**Задание:** Сколько слуг было у каждого лейтенанта в армии Тилли, согласно фрагменту о составе армейского обоза?

**Фрагмент:**
Ему приходилось не просто кормить армию, а управлять целым государством. По самой скромной оценке, обычно на каждого солдата приходилось по женщине и мальчику на побегушках; в армии Тилли у каждого лейтенанта было по пять слуг, а у полковника – до восемнадцати. Награбив добра, солдаты нанимали носильщиков. Пушкари были наемными мастерами, которые со своим начальником, конюхами для огромных конных упряжек, женами и прислугой составляли сплоченный контингент, отдельный от армии, но необходимый для нее. Ряды армии разбухали за счет крестьянских девушек, угнанных из разграбленных ферм, детей, похищенных ради выкупа и забытых, коробейников, жуликов, знахарей-шарлатанов и бродяг. В армии Бюкуа в неделю рождалось по шесть-семь детей, да и у Мансфельда женщины были, само собой, не менее плодовиты.

**Предоставленный список:**
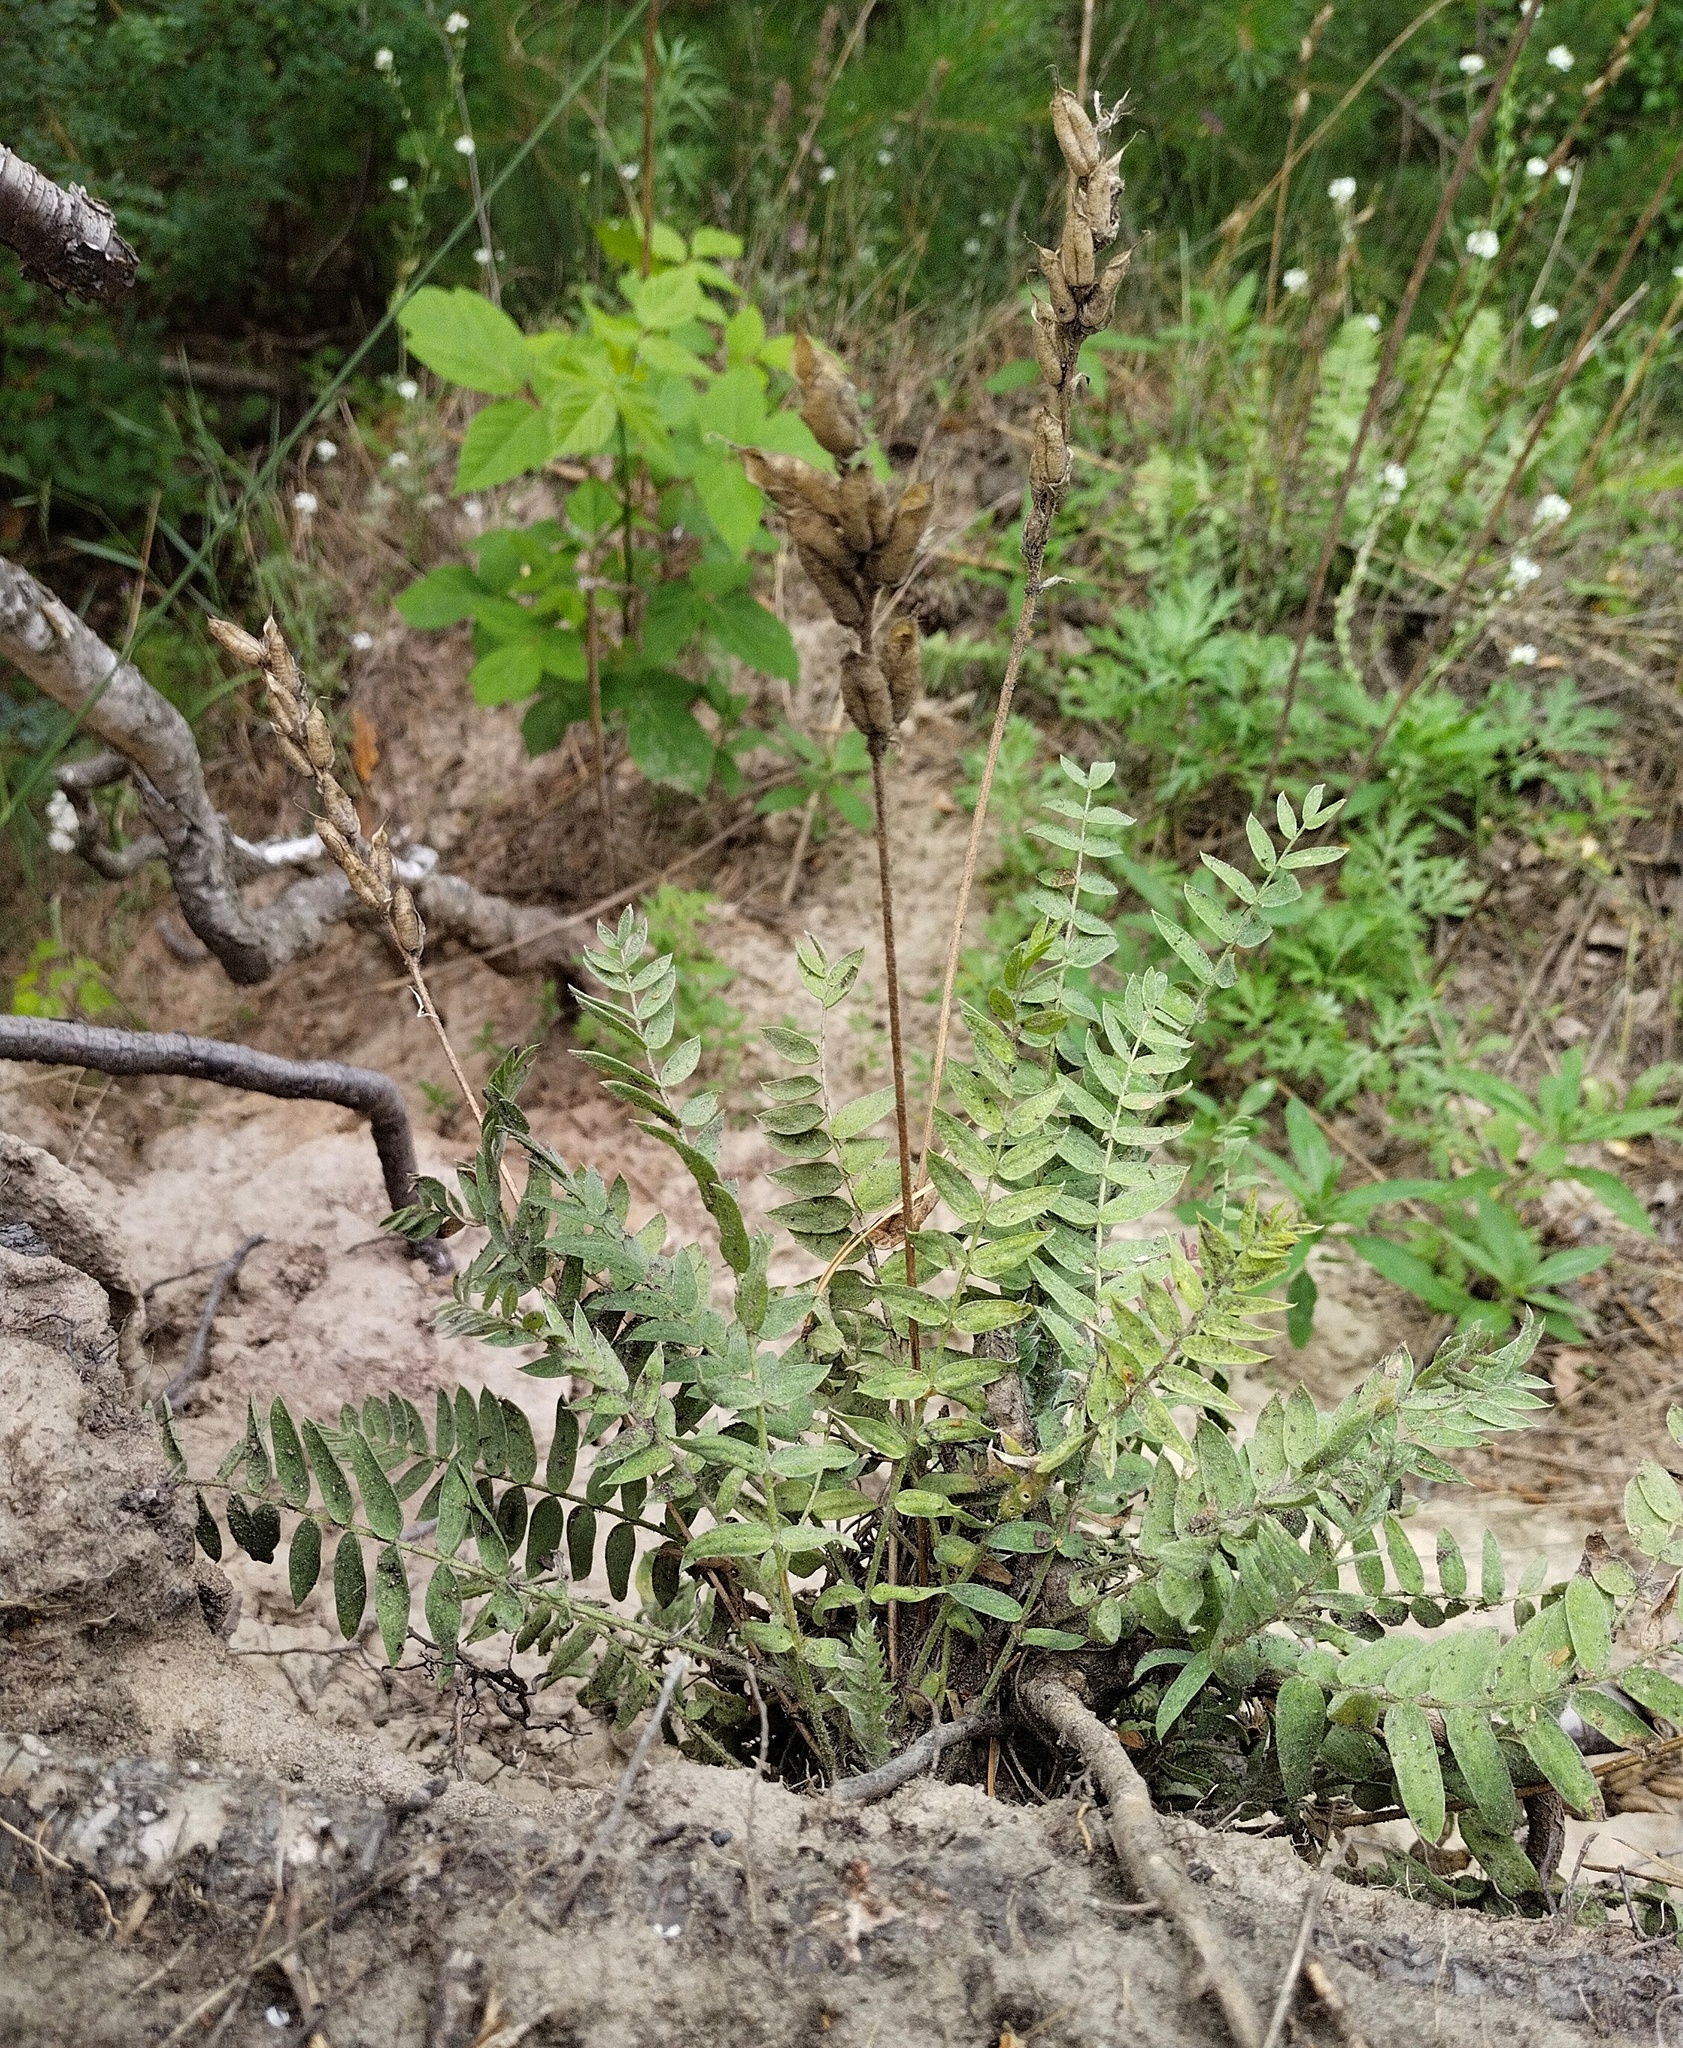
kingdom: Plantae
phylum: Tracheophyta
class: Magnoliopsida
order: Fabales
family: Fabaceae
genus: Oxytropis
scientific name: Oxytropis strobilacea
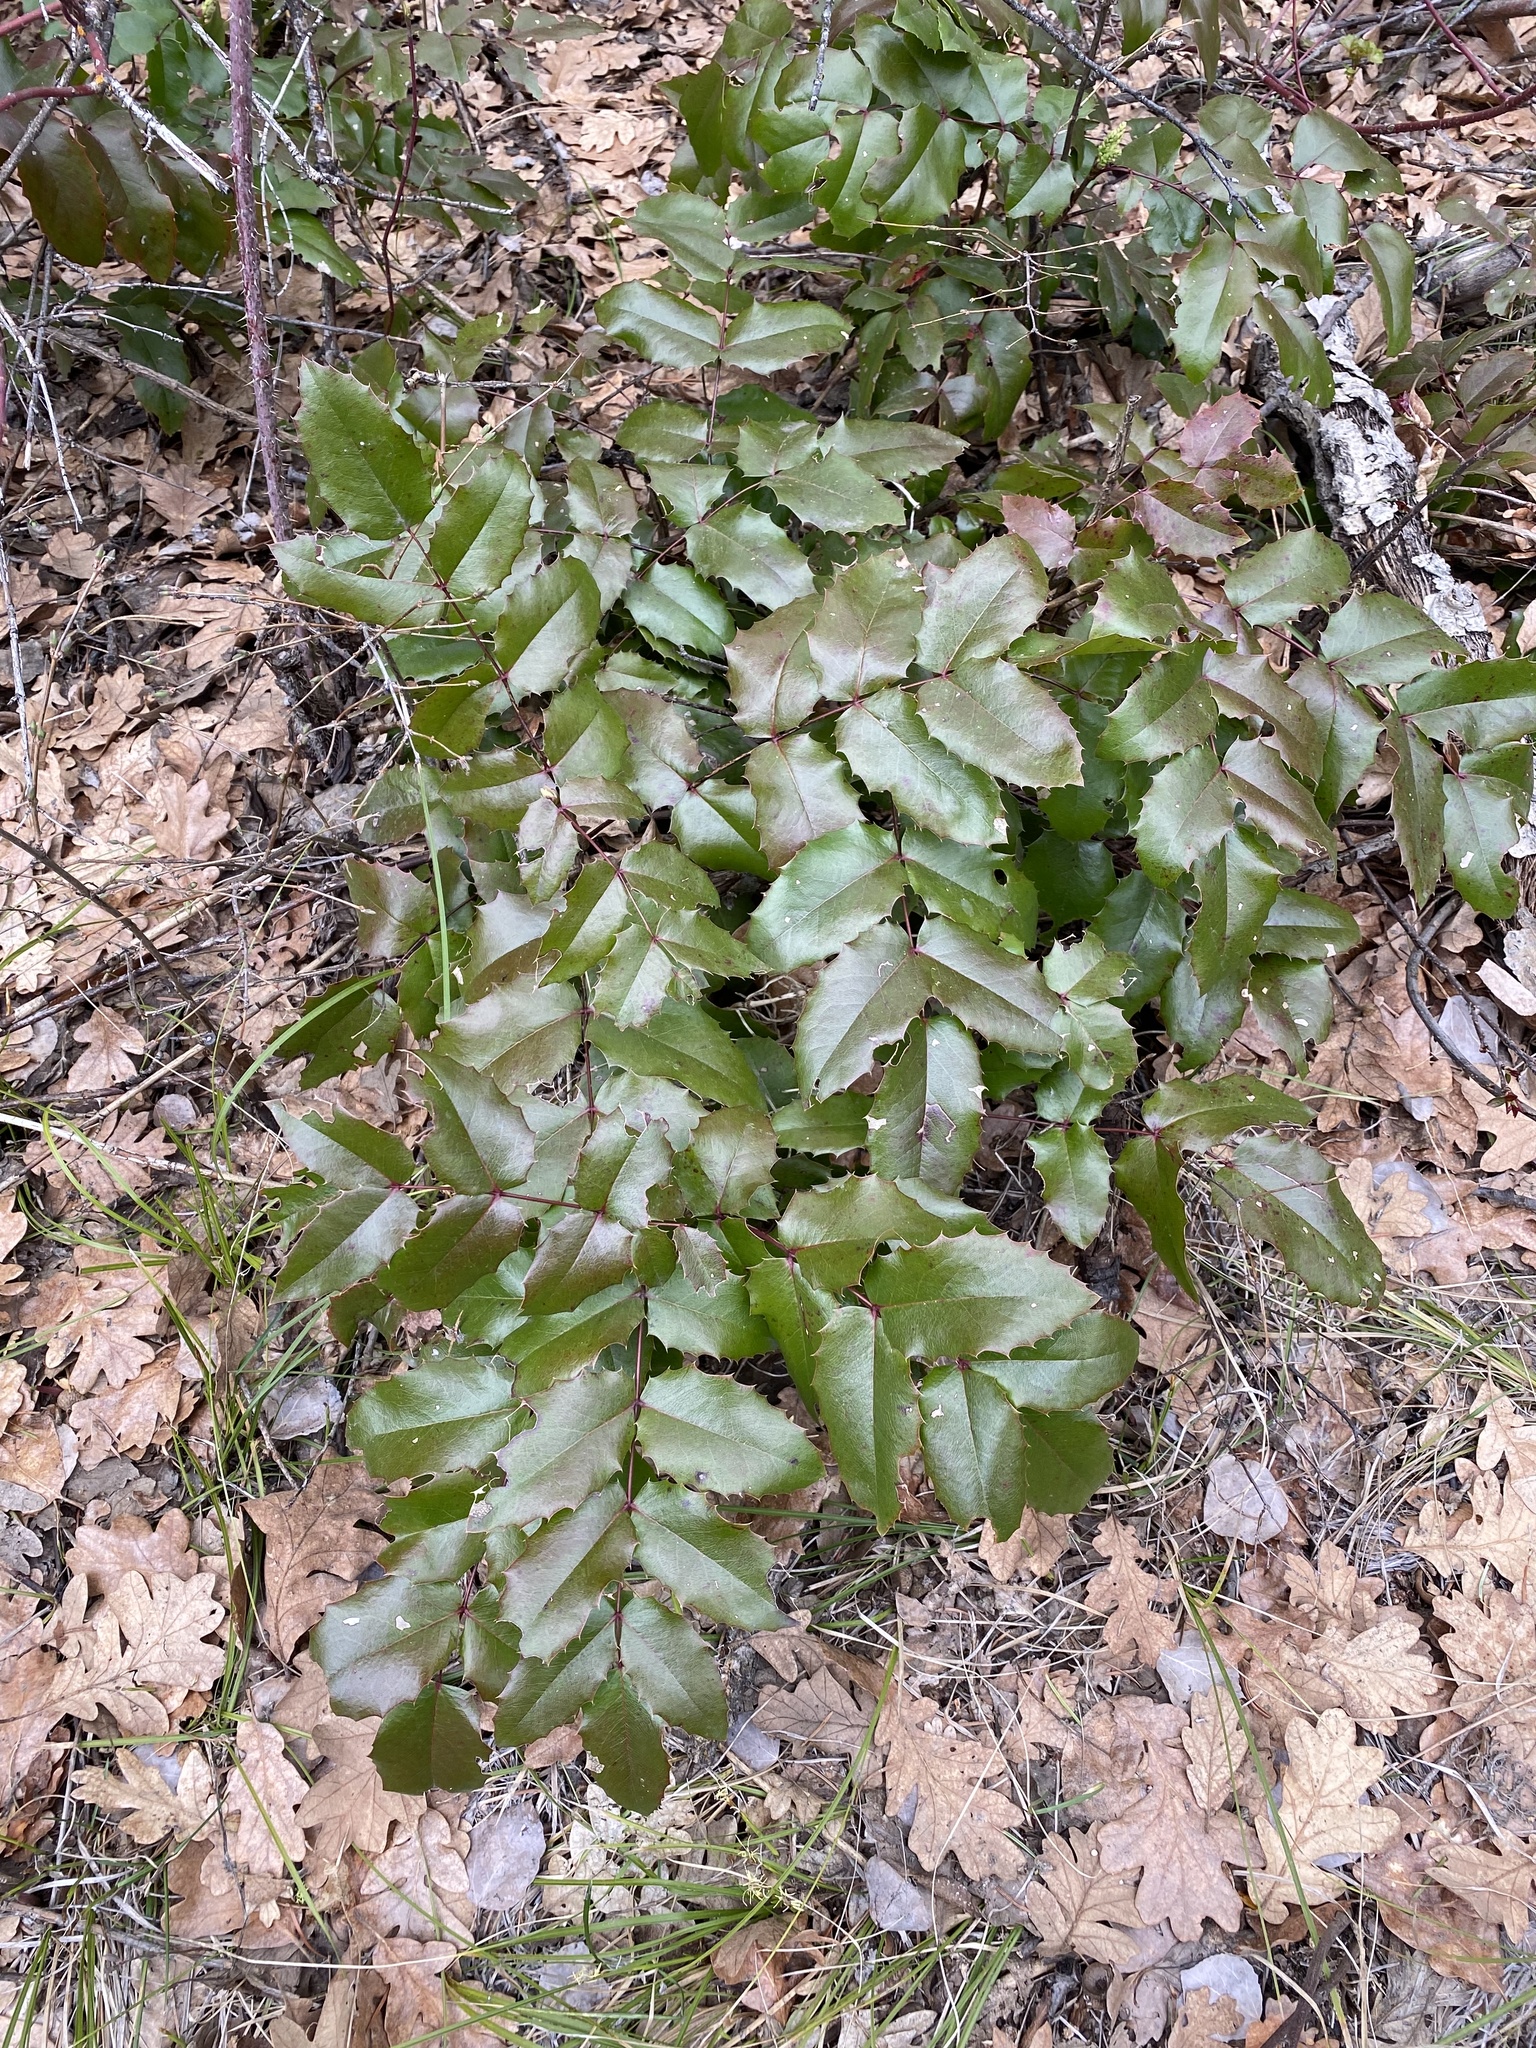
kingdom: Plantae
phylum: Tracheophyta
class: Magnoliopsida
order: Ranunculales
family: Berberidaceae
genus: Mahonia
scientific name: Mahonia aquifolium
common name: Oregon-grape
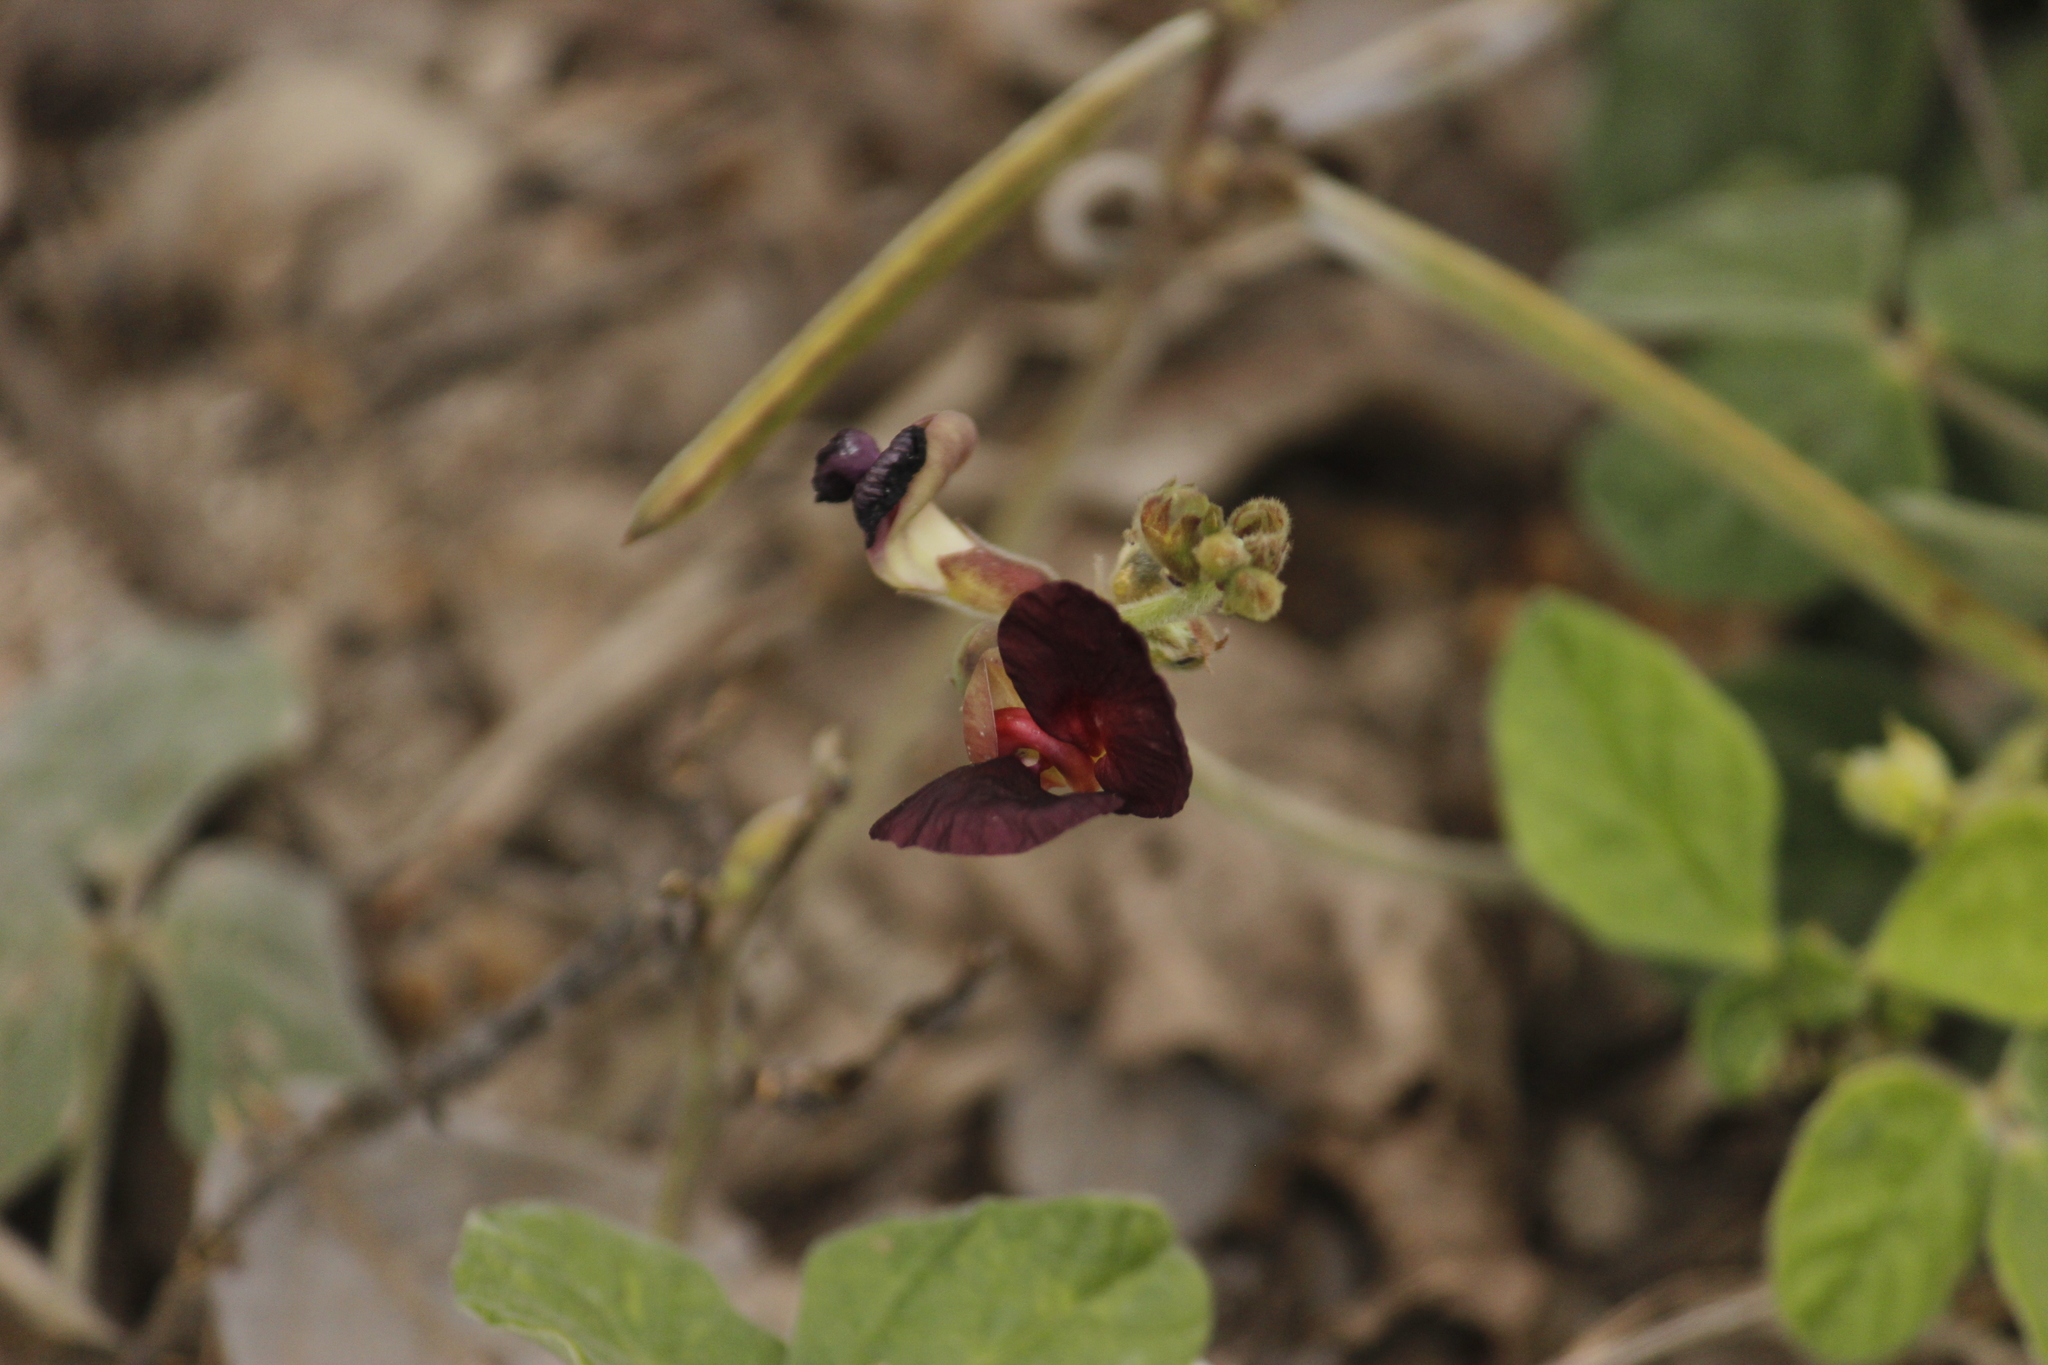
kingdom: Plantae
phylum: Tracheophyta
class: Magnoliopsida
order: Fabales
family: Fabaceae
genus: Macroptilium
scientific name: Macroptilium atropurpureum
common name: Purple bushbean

**Правильный ответ:** По пять слуг.